Sonra Planck, ışığın doğası üstüne araştırmalar yaparak, deneylerle birçok kez doğrulanmış sarsılmaz kuramlara karşı kuşku uyanmasına yolaçti; böylece fiziğin, beklenmedik olay ve umutlarla dolu olduğunu kanıtlıyordu. Leibniz, fizikte süreklilik kavramının egemen olduğu dönemde, “Doğa, sıçrama yapmaz” demişti. Planck, 1900 yılında ısıl ışımaları inceleyerek, enerji kuantumu ve ışımada kesikli bir öğenin varlığını ortaya attı. Bu çalışmalar, sonraki yıllarda yapılan araştırmalara temel oldu. Işık akışı “sürekli değil, kesikliydi ve klasik fizikteki tanecikler gibi pek çok sayıda fotondan oluşuyordu; ama dalgalar gibi girişim olayına yol açmaktaydı. Elektronlar için de aynı şey söz konusuydu. Sonuç olarak, fotonlar ve elektronlar, klasik tanecikler ve dalgalarla bir tutulamayacaktı. “Kuantum tanecikleri”nden söz edilecektir.

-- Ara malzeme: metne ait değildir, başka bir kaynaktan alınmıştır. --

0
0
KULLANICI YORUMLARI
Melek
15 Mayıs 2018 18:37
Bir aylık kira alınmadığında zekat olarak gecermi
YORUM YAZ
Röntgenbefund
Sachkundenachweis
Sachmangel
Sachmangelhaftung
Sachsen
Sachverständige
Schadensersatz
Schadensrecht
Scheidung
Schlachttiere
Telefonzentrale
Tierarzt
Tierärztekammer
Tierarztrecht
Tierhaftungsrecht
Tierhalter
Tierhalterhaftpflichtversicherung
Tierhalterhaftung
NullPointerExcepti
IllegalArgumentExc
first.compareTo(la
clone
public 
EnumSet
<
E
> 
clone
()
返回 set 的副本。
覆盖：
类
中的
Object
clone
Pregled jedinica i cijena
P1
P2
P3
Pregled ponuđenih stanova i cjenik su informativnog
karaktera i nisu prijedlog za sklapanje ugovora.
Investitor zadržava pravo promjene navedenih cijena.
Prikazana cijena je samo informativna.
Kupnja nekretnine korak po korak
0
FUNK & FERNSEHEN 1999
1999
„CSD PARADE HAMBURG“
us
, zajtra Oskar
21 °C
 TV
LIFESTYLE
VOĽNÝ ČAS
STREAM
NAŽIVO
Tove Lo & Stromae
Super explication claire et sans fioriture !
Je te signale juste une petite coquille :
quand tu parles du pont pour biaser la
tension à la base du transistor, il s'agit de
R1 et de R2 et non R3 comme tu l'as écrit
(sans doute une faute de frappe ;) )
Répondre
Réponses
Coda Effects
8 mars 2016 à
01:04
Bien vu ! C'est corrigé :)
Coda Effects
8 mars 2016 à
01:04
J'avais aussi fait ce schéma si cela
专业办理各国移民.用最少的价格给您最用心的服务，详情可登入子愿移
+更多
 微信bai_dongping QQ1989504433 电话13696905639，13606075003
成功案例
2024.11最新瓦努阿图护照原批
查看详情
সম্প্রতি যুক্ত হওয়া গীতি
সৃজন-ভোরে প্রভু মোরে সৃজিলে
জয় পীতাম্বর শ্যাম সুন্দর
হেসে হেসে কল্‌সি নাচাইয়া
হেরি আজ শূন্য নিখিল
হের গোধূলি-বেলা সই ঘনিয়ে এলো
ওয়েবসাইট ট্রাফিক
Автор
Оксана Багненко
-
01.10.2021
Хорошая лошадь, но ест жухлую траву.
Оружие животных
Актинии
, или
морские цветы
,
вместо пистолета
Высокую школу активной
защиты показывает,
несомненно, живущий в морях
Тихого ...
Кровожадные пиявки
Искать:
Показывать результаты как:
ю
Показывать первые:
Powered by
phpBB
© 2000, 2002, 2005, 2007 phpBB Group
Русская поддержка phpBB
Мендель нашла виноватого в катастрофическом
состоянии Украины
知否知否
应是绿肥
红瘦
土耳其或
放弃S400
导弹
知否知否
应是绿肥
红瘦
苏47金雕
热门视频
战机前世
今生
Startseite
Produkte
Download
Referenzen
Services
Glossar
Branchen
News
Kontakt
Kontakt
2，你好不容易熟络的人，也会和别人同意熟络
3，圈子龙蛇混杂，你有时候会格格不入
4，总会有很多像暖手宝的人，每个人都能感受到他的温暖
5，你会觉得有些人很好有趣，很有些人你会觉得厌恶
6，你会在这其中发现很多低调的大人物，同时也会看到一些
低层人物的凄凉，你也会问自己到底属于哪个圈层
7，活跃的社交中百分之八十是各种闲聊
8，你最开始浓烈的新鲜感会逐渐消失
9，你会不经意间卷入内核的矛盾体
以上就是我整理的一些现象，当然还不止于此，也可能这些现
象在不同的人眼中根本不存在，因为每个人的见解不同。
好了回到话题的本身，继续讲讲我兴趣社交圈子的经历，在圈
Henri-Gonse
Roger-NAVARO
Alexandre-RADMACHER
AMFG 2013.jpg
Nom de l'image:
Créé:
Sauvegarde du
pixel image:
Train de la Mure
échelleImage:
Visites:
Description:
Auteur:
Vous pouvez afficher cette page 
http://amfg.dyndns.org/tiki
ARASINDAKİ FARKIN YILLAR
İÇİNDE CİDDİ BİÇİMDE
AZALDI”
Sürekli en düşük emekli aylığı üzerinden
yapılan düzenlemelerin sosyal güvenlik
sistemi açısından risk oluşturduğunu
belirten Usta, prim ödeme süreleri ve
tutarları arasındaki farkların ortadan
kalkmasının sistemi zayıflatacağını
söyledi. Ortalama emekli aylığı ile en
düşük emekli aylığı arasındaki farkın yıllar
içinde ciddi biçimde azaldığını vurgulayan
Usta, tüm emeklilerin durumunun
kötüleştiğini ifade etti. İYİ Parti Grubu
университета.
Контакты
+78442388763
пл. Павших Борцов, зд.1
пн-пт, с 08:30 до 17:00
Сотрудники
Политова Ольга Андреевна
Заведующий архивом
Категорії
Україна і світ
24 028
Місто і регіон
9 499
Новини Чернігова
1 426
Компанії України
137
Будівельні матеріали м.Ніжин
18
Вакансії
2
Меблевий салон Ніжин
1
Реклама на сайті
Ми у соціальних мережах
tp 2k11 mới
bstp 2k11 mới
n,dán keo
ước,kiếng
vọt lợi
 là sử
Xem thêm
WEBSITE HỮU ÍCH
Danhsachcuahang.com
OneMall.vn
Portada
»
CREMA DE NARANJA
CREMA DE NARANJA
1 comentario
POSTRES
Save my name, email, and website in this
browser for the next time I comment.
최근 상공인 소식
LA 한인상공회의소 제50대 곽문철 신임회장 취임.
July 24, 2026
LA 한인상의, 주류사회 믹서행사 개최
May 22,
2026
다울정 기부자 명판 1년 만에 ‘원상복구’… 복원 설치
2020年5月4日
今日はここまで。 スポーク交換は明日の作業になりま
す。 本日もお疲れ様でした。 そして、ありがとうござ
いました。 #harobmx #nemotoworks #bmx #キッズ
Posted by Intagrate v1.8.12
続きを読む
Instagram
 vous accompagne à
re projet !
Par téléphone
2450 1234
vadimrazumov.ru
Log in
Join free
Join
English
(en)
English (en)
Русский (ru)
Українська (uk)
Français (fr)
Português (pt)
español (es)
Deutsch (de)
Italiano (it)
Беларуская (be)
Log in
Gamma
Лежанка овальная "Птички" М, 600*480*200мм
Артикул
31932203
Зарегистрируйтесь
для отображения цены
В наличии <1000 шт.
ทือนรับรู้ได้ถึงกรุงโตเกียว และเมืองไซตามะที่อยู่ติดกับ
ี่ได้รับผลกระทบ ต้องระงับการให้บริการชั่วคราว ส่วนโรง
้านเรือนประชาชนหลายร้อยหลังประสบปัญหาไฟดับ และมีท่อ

Louis de Broglie, bu verileri göz önüne alarak karmaşık ışık olayı içinde bir cisimcik ile bir dalganın birleştiği bir şemayı bir araya getirerek dalga mekaniğini oluşturdu Planck, Albert Einstein ve Broglie denklemleri, dalga-cisimcik ikiliğini egemen kılarak, kuantumlara hem dalga, hem tanecik özelliği kazandırdı. Bu bağıntılar, özellikle Heisenberg’in belirsizlik bağıntıları yardımıyla tanecik ve dalga kavramlarının geçerlik sınırlarını gösterir: Bir kuantum taneciğinin aynı anda hem hızını, hem konumunu belirleme olanağı yoktur. O günden bu yana fizikçiler, enerjinin söz konusu olduğu bütün olaylara kuantum kuramını uyguladılar. Tanecikler arasında etkileşimi yönlendiren alanlar da kuvantalaştırılmış ve uzaysal fonksiyonlar olarak kalmak yerine matematiksel operatörler olmuştur.
Çok geçmeden yeni bir devrim, Einstein’ın bağıllık kuramı, fiziği sarstı. Uzay ve zâman mutlak değil, bağıldır; bu nedenle, iki gözlemciden biri ötekine oranla daha hızlı hareket ediyorsa, biri için aynı anda doğan iki olay, öteki için eşzamanlı değildir.
Görünüşte inanılmaz olan sonuçlar, bu kuramdan çıkmıştır. Kütle ile enerji kavramları eşdeğerdir ve bunun uranyum çekirdeğine uygulanması, 1945 yılında ilk nükleer patlamaya olanak vermiştir. Öte yandan, bir cismin kütlesi değişmez (sabit değildir) ve hız arttıkça kütle büyür; hız, ışık hızına (300 000 km/sn) eşit olursa, kütle sonsuza ulaşır. Bu sonuçlar, katot lambalarında doğrulanmıştır; söz konusu lambada, kutuplar arasındaki gerilim yükseldikçe, elektronlar hızlanır.
Bu arada Niels Bohr ve Sommerfeld de, atomun yapısı üstündeki bilgileri derinleştirdiler; kuantum kavramı, atomun gezegensel modeline uygulandı; bu modelde elektronlar, çekirdek çevresinde, gezegenlerin Güneş çevresinde dolanması gibi açısal, ama kuşkusuz daha düşük hızlarla döner.
Atom çekirdeğinin incelenmesi, birçok temel taneciğin bulunmasını sağladı: Bunların arasında protonlar, nötronlar, mezonlar yeralır; ayrıca günümüzde, Gell-Mann’ın ortaya attığı aşırı küçük tanecik olan kuarklar vardır; öteki taneciklerin kuarklardan oluştuğu öne sürülmektedir.
Bugün uygulama alanında gerçekleştirilen aygıtları burada sayma olanağı yoktur: Atom bombasından lasere, yalın cisimlerin başkalaşımından radara, elektron mikroskobundan renkli televizyona, bilgisayarlardan yapay uydulara kadar, gerçekleşme yelpazesi her yıl daha büyük ölçüde genişlemektedir.
Peki, gelecekte neler olabilir? Fizikte hiç bir şey kesin değildir. Bir Pascal, bir Newton, tek başına çalışıyordu; günümüzde, uluslararası araştırma ekipleri çoğalmakta ve aşağı yukarı bütün uygulamalar (hiç değilse buluşlar), kısa sürede herkesçe öğrenilmektedir. Bilim eğitimi genelleşmiş ve fizik, yalnızca yaşam koşullarımızı değil, dünya görüşümüzü de büyük ölçüde değiştirmiştir.